Vous avez la troublante impression de ne jamais trouver vraiment place dans
cette société, cet univers ?
Vous vous surprenez souvent à rêver d'un ailleurs ?
Vous êtes fasciné(e) par le beau, le macabre, et chérissez cathédrales ou
dolmen comme vestiges d'une époque irrésistiblement mystérieuse ?
Il est probable alors, que vous soyez atteint(e) de romantisme.
Ce trouble de l'âme s'est vu découvert vers la fin du XVIIIème siècle en Europe
occidentale, et connut son essor en France (à cause ?) grâce à l'agitation politique et culturelle incessante
qui caractérisa l'ensemble du siècle suivant. Qu'étaient les romantiques, sinon des spectateurs
impuissants devant tant de vifs changements ? Pour eux le monde, si plein de beauté, même s'il
était loin d'être exempt de défauts, allait se transformer en une mâchoire
métallique broyant sous son ombre tout le charme de la vieille époque pour n'en
recracher qu'une noire et sinistre fumée. Certains romantiques, engagés,
résidaient au cœur de la société, et d'autres considérait cette dernière avec distance.
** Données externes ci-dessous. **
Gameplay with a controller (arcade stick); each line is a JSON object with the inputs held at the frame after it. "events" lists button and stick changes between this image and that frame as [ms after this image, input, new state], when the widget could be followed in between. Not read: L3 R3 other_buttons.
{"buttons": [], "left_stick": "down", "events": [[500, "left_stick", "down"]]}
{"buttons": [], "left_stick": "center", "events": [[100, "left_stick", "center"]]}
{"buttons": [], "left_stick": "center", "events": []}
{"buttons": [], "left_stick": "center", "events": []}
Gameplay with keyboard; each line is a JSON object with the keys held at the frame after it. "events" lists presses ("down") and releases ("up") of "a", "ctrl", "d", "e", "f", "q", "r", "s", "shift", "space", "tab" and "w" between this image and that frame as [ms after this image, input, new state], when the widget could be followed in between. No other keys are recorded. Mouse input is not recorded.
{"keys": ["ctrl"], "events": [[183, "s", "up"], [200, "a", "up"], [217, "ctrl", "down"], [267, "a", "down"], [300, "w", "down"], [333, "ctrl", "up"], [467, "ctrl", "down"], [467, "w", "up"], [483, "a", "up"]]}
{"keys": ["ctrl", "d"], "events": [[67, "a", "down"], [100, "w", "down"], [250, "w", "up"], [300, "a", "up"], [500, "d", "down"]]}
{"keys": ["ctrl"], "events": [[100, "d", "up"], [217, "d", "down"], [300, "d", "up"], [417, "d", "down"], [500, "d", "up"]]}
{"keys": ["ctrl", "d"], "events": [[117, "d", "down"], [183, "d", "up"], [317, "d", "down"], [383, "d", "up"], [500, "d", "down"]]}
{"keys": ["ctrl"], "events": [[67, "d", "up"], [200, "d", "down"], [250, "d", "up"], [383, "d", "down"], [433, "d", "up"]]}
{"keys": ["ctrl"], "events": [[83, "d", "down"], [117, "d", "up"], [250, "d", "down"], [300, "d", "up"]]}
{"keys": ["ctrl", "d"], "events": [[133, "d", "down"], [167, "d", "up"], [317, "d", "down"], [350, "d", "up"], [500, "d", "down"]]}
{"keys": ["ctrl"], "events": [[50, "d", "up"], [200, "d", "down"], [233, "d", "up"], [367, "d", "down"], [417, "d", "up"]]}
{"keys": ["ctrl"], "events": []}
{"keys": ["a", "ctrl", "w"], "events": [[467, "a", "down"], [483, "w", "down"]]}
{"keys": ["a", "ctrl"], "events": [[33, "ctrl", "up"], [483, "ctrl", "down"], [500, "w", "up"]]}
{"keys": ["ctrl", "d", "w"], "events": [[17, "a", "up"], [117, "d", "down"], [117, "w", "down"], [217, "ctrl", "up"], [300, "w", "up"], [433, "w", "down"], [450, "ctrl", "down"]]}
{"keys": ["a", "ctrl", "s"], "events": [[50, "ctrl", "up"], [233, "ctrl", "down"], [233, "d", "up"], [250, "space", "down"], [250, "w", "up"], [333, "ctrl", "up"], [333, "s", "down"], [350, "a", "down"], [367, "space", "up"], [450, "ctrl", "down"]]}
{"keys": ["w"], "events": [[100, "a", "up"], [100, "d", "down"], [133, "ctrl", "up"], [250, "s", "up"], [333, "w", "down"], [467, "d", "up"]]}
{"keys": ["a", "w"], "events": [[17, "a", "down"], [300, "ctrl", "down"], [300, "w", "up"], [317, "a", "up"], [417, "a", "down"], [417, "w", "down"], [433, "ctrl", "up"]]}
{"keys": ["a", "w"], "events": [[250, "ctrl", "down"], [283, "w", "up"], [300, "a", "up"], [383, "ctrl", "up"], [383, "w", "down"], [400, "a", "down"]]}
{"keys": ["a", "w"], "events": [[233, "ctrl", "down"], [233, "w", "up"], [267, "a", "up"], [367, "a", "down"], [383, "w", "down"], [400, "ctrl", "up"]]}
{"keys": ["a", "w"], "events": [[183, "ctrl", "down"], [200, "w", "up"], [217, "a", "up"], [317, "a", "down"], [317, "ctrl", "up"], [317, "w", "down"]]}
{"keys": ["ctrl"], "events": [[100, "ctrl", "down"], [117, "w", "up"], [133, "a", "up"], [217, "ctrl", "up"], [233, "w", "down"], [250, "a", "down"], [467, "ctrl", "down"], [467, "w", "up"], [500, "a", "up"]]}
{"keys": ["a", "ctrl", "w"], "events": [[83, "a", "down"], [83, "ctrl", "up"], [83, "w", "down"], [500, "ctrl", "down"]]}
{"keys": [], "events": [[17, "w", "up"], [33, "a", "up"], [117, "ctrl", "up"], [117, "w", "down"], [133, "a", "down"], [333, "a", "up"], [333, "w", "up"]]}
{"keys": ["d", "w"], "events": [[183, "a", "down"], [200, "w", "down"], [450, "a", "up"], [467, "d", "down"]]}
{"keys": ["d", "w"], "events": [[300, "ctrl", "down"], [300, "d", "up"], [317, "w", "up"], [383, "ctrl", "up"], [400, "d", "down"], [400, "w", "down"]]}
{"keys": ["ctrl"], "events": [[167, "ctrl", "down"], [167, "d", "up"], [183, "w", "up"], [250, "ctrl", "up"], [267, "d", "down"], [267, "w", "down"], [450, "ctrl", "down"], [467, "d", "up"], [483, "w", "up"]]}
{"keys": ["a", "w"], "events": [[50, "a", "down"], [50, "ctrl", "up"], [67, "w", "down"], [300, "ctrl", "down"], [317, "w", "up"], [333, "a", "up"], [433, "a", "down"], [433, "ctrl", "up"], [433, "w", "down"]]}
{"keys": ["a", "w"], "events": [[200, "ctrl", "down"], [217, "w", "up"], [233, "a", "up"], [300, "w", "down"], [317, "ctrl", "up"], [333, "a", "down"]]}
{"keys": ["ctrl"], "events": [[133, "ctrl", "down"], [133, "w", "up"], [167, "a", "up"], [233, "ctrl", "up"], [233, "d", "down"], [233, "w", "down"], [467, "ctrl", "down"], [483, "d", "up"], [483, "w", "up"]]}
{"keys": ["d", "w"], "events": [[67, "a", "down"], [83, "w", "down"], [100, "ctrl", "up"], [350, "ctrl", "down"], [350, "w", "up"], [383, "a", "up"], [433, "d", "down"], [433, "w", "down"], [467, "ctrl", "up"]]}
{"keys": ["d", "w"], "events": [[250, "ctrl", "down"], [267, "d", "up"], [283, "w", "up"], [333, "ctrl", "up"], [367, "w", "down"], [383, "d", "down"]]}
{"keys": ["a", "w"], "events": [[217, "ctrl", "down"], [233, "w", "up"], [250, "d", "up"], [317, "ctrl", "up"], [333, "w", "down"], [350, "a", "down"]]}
Toujours est-il que, après un sensible essoufflement vers la fin du XIXème
siècle, le romantisme s'éteint dès l'apparition de l'Art Nouveau, semblant
emporter avec lui ses victimes.
Jusque là, nous trouvons mes livres d'école et moi, un point d'accord. Mais ce
que l'Histoire ne dit pas, et qu'elle ne dira probablement jamais, c'est que le
romantisme frappe encore et toujours. Peut-être ne le reconnaissons-nous pas, car,
suivant son adaptation à notre siècle, il a en quelque sorte « muté ». Les
romantiques se dissimulent sous d'autres apparences ; ce sont des
originaux (mais il y a de nos jours, tellement de façons de se faire original),
mais le montrent-il toujours dans l'éclat de leur éloquence ou dans le choix d'une
vie de bohème ?
Il semble que non. On est allé vers d'autres
symboles, plus timides, moins faciles à décrypter.
Il y a certainement eu aussi des changements en profondeur ; l'impression
d'être né trop tard qu'avait par exemple les romantiques, se rapproche plus de
nos jours, de l'impression de n'avoir pas vu le jour dans l'univers qu'on
aurait souhaité. Ceci s'explique du fait
que nous sommes à présents clairvoyants sur les écarts de confort de vie qu'il
y a entre notre époque et les siècles précédents, et que nous aurions du mal à
envier quelques quarante années d'espérances de vie en moins, doublée d'un toit
en chaume et d'une crainte perpétuelle de la peste bubonique.
Mais si la couleur change toujours, et le parfum souvent, l'essence reste la
même. Ainsi voici venu le temps de vous éclaircir sur l'essence de votre
trouble.
Le
romantisme est rarement superficiel ; ce n'est pas un petit rhume de
cerveau que vous attraperez l'hiver ; ce n'est pas non plus inscrit dans
votre code génétique ; il définit un état d'esprit que vous développez
avec le temps. Et quand le « mal » vous prend ! Votre
sensibilité, à la fois passionnée et mélancolique, s'éveille et s'épanouit ;
elle s'en trouve exacerbée. Vous aimez l'art (vous-même vous vous y essayez !)
et vous êtes avant tout esthète* (aimez le beau). Hélas...quand vous regardez
au-dehors, le monde par sa morosité vous attriste, parfois, souvent...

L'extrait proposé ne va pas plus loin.